Michael went to get the new car while I took Sam to the hospital for what we thought was a routine biopsy. Until it wasn't. It was a pretty awful day and we probably wouldn't have done the car thing that day if we'd realized what was going to happen. did. And so we had a new car.

The old minivan had a little series of people on the back. Before they were on every car around town, I thought the idea was adorable. I waited until Yael was born and special-ordered our then-family-of-five in stick figures. When Solly was born, four years later, I added on one more little person.

The old minivan had our family of six permanently stuck to the back of the car.

I think often about that old minivan. How grateful I am that I don't have to see those little stick people any more, knowing that they would probably be a painful reminder. And yet I miss them terribly. I miss all that they represent.

I'm so reluctant to number things or name things now. When we're counting out plates for dinner or chairs for the table..."so there's five of us tonight," I might say. I'm not in denial. But I still can't quite believe that it's permanent...forever.

There are two stepstools in our bathroom. One of them spent a lot of time at the hospital. From the beginning, Sammy wasn't tall enough to reach the sink or comfortably sit on the toilet. So we brought a stepstool from home. After the first round of hospitalization, we forgot it at the hospital. They kindly wrote his name on it in big letters (with a smiley face) and saved it for us for our next admission.
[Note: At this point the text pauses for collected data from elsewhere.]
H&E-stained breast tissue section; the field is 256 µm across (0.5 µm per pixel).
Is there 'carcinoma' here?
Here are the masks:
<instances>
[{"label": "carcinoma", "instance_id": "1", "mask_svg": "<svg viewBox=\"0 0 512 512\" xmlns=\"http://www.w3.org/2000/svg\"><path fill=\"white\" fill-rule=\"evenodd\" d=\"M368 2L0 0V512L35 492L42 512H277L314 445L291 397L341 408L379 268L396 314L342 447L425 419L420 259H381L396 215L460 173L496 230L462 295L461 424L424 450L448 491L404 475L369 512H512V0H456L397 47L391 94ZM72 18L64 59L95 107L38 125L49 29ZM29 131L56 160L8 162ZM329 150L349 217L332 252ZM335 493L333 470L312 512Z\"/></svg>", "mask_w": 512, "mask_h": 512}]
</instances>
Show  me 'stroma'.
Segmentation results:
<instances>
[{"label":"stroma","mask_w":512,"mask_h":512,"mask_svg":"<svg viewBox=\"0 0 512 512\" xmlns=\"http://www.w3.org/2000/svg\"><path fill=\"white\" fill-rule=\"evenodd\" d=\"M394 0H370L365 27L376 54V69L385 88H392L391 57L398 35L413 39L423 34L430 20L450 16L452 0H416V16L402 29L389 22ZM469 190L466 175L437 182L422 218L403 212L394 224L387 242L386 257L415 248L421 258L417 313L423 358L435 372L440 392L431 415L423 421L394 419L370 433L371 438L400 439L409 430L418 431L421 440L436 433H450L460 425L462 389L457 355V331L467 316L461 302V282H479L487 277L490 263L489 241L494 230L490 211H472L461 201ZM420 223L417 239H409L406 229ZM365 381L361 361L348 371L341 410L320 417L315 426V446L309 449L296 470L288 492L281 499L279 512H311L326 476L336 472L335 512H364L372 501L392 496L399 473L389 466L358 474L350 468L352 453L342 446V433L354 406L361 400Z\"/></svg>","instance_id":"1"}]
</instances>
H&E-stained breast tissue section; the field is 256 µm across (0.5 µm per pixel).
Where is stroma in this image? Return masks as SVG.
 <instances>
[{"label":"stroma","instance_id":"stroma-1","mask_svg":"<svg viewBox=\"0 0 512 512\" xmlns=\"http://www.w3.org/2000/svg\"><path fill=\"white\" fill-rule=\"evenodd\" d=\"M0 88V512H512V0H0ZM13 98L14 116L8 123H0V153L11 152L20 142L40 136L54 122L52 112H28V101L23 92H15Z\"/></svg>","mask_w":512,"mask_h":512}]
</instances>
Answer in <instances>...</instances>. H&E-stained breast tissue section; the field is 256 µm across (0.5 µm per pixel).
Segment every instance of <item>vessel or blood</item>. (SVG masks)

His name is still on the stepstool.

Solly calls it the Sammy stool. The sharpie is fading away, after repeated bleach-wipings and regular use. But his name is still on the stepstool.
Solly, wearing Sammy's PJs....
His clothes are still in the dresser.
His artwork is still clipped to the display-line in the kitchen.
His presence is all around us.
I wish it helped me miss him less.


  1. I just typed a long comment and I think the internet ate it. My apologies if this posts twice...

    I wish there were a way to ease your sorrow.

    As I struggle with the illness of a loved one, I am thinking of Sammy all the time. The drip of noxious chemicals, the side effects, and all I can think is: Sammy went through this too. And then I think: my loved one is an adult, at least -- and then I weep for my loved one and for Sammy and for y'all and sometimes it feels as though I might never stop.

  2. The Sammy stool. His stature grows as he keeps re-forming our life; see him on a "petal stool," as one of my more innocent students misspelled 'pedestal.'

  3. All this keeps him alive. Yes, the soul is alive. Just his body is dead.